─── Page extract

The list is a big help, I do wood working projects from time to time and have garbage cans full of saw dust and wondered about adding that to the compost piles. I used to burn my cardboard boxes that I get shipments in but I'll save them now and save the coffee grounds all summer for winter. I think I have a much better handle on what I need to put into the compost piles and when. Of course the chickens always want to help turn the compost piles and we get a newspaper but some days it's pretty thin and only has a front and a back but we save them.
One thing I found interesting is how hot a trash can full of fresh grass clippings gets and how quick it gets hot.
JT
Sawdust is a perfect carbon source at 325 parts carbon to one part nitrogen.
The 25:1 ratio is more complicated that 25 bags of brown one bag of green.
https://www.planetnatural.com/composting-101/making/c-n-ratio/
Here's a more comprehensive list. Everything that lives has SOME amount of carbon and SOME amount of nitrogen but some have higher levels than others. The ideal ratio is one PART nitrogen to 25 PARTS carbon.
For example leaves are 60 parts carbon to one part nitrogen (60:1). Chicken manure is six parts carbon to 1 part nitrogen (6:1). If you put a pound of leaves in with a pound of chicken manure you'd get 33:1, which is pretty good. Two pounds of chicken manure with a pound of leaves is 24:1, even better.

──────

Copy the part of the composting text that opens with the words containing "The list is" and closes with "one part nitrogen.", but switch "compost piles" to "compost bins".

─── Given entries

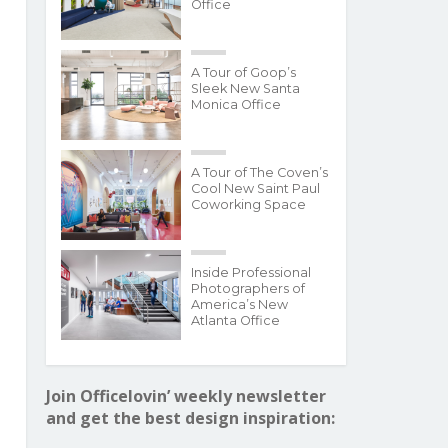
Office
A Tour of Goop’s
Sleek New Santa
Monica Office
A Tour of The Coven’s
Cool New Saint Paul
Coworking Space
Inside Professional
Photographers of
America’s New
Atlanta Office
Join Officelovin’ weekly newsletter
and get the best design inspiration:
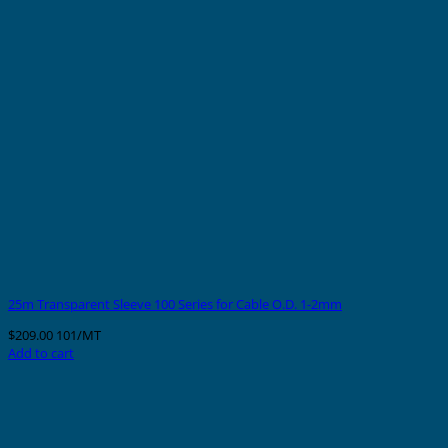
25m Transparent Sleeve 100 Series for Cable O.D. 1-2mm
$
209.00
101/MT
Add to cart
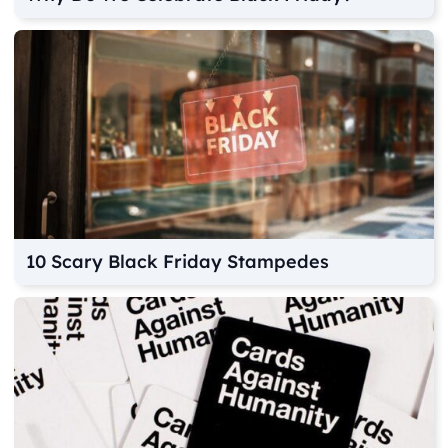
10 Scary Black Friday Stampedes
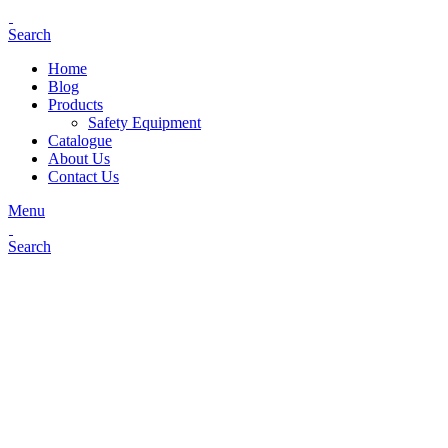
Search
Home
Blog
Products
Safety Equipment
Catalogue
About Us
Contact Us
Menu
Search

──────
─── Given entries

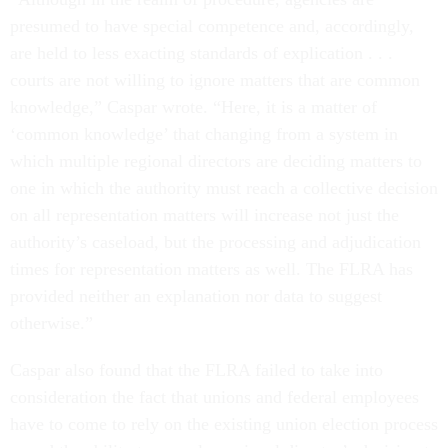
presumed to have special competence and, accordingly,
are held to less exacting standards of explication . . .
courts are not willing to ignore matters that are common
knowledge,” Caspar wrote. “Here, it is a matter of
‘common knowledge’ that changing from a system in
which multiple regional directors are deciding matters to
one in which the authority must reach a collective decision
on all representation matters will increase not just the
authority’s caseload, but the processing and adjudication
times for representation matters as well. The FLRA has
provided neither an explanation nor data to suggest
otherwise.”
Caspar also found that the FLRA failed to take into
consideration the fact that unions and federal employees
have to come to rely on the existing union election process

──────

Output of the task |
The list is a big help, I do wood working projects from time to time and have garbage cans full of saw dust and wondered about adding that to the compost bins. I used to burn my cardboard boxes that I get shipments in but I'll save them now and save the coffee grounds all summer for winter. I think I have a much better handle on what I need to put into the compost bins and when. Of course the chickens always want to help turn the compost bins and we get a newspaper but some days it's pretty thin and only has a front and a back but we save them.
One thing I found interesting is how hot a trash can full of fresh grass clippings gets and how quick it gets hot.
JT
Sawdust is a perfect carbon source at 325 parts carbon to one part nitrogen.